The task: Swap every "евро" in the data below for "EUR" and write the data out again with nothing else changed. Leave the pictures out of your answer.

[[ Records shown, beginning ]]

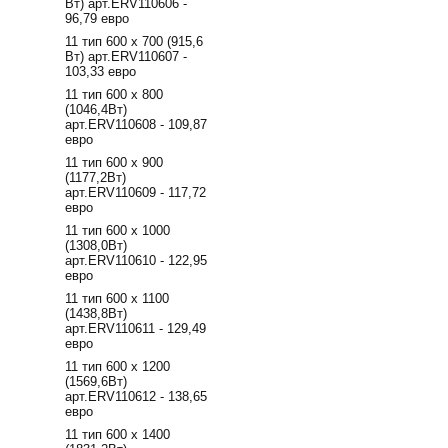
Вт) арт.ERV110606 -
96,79 евро
11 тип 600 х 700 (915,6
Вт) арт.ERV110607 -
103,33 евро
11 тип 600 х 800
(1046,4Вт)
арт.ERV110608 - 109,87
евро
11 тип 600 х 900
(1177,2Вт)
арт.ERV110609 - 117,72
евро
11 тип 600 х 1000
(1308,0Вт)
арт.ERV110610 - 122,95
евро
11 тип 600 х 1100
(1438,8Вт)
арт.ERV110611 - 129,49
евро
11 тип 600 х 1200
(1569,6Вт)
арт.ERV110612 - 138,65
евро
11 тип 600 х 1400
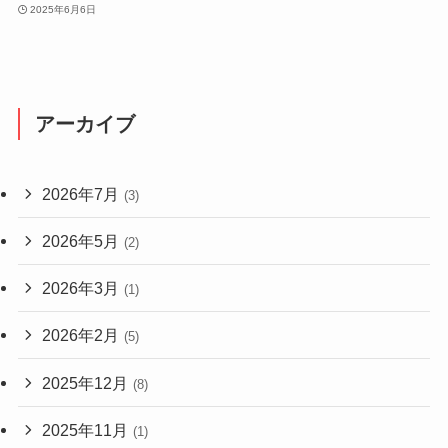
2025年6月6日
アーカイブ
2026年7月
(3)
2026年5月
(2)
2026年3月
(1)
2026年2月
(5)
2025年12月
(8)
2025年11月
(1)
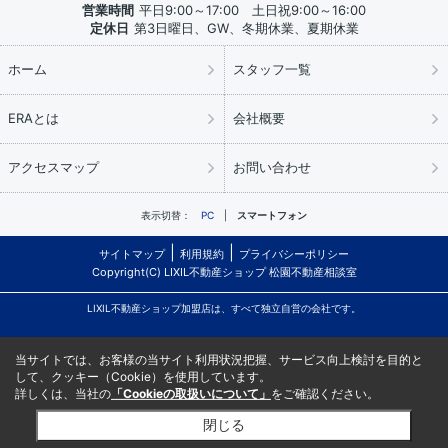
営業時間
平日9:00～17:00 土日祝9:00～16:00
定休日
第3日曜日、GW、冬期休業、夏期休業
ホーム
スタッフ一覧
ERAとは
会社概要
アクセスマップ
お問い合わせ
表示切替：
PC
スマートフォン
サイトマップ
利用規約
プライバシーポリシー
Copyright(C) LIXIL不動産ショップ 松園不動産相談室
LIXIL不動産ショップ加盟店は、すべて独立自営の会社です。
当サイトでは、お客様の当サイト利用状況把握、サービス向上検討を目的と
して、クッキー（Cookie）を使用しています。
詳しくは、当社の
「Cookieの取扱いについて」
をご確認ください。
閉じる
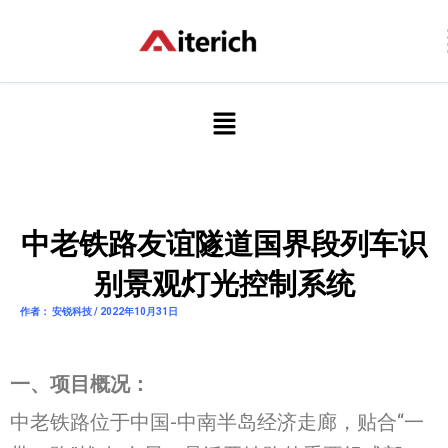
跳
至
内
容
菜
单
中老铁路友谊隧道国界段列车识
别景观灯光控制系统
作者： 安锐科技 / 2022年10月31日
一、项目概况：
中老铁路位于中国-中南半岛经济走廊，贴合“一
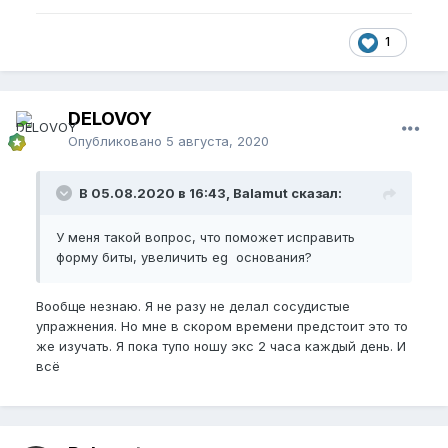
1
DELOVOY
Опубликовано
5 августа, 2020
В 05.08.2020 в 16:43, Balamut сказал:
У меня такой вопрос, что поможет исправить
форму биты, увеличить eg основания?
Вообще незнаю. Я не разу не делал сосудистые
упражнения. Но мне в скором времени предстоит это то
же изучать. Я пока тупо ношу экс 2 часа каждый день. И
всё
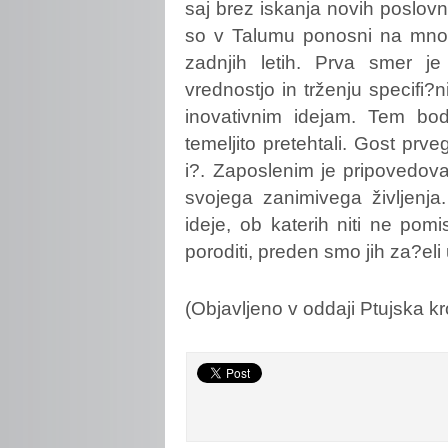
saj brez iskanja novih poslovni
so v Talumu ponosni na mnoge 
zadnjih letih. Prva smer j
vrednostjo in trženju specifi?
inovativnim idejam. Tem bod
temeljito pretehtali. Gost prve
i?. Zaposlenim je pripovedoval
svojega zanimivega življenj
ideje, ob katerih niti ne po
poroditi, preden smo jih za?eli 
(Objavljeno v oddaji Ptujska k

[[ Records shown, end ]]

Task result:
Вт) арт.ERV110606 -
96,79 EUR
11 тип 600 х 700 (915,6
Вт) арт.ERV110607 -
103,33 EUR
11 тип 600 х 800
(1046,4Вт)
арт.ERV110608 - 109,87
EUR
11 тип 600 х 900
(1177,2Вт)
арт.ERV110609 - 117,72
EUR
11 тип 600 х 1000
(1308,0Вт)
арт.ERV110610 - 122,95
EUR
11 тип 600 х 1100
(1438,8Вт)
арт.ERV110611 - 129,49
EUR
11 тип 600 х 1200
(1569,6Вт)
арт.ERV110612 - 138,65
EUR
11 тип 600 х 1400
2025年6月6日
アーカイブ
2026年7月
(3)
2026年5月
(2)
2026年3月
(1)
2026年2月
(5)
2025年12月
(8)
2025年11月
(1)
営業時間
平日9:00～17:00 土日祝9:00～16:00
定休日
第3日曜日、GW、冬期休業、夏期休業
ホーム
スタッフ一覧
ERAとは
会社概要
アクセスマップ
お問い合わせ
表示切替：
PC
スマートフォン
サイトマップ
利用規約
プライバシーポリシー
Copyright(C) LIXIL不動産ショップ 松園不動産相談室
LIXIL不動産ショップ加盟店は、すべて独立自営の会社です。
当サイトでは、お客様の当サイト利用状況把握、サービス向上検討を目的と
して、クッキー（Cookie）を使用しています。
詳しくは、当社の
「Cookieの取扱いについて」
をご確認ください。
閉じる
跳
至
内
容
菜
单
中老铁路友谊隧道国界段列车识
别景观灯光控制系统
作者： 安锐科技 / 2022年10月31日
一、项目概况：
中老铁路位于中国-中南半岛经济走廊，贴合“一
1
DELOVOY
Опубликовано
5 августа, 2020
В 05.08.2020 в 16:43, Balamut сказал:
У меня такой вопрос, что поможет исправить
форму биты, увеличить eg основания?
Вообще незнаю. Я не разу не делал сосудистые
упражнения. Но мне в скором времени предстоит это то
же изучать. Я пока тупо ношу экс 2 часа каждый день. И
всё
saj brez iskanja novih poslovni
so v Talumu ponosni na mnoge 
zadnjih letih. Prva smer j
vrednostjo in trženju specifi?
inovativnim idejam. Tem bod
temeljito pretehtali. Gost prve
i?. Zaposlenim je pripovedoval
svojega zanimivega življenj
ideje, ob katerih niti ne po
poroditi, preden smo jih za?eli 
(Objavljeno v oddaji Ptujska k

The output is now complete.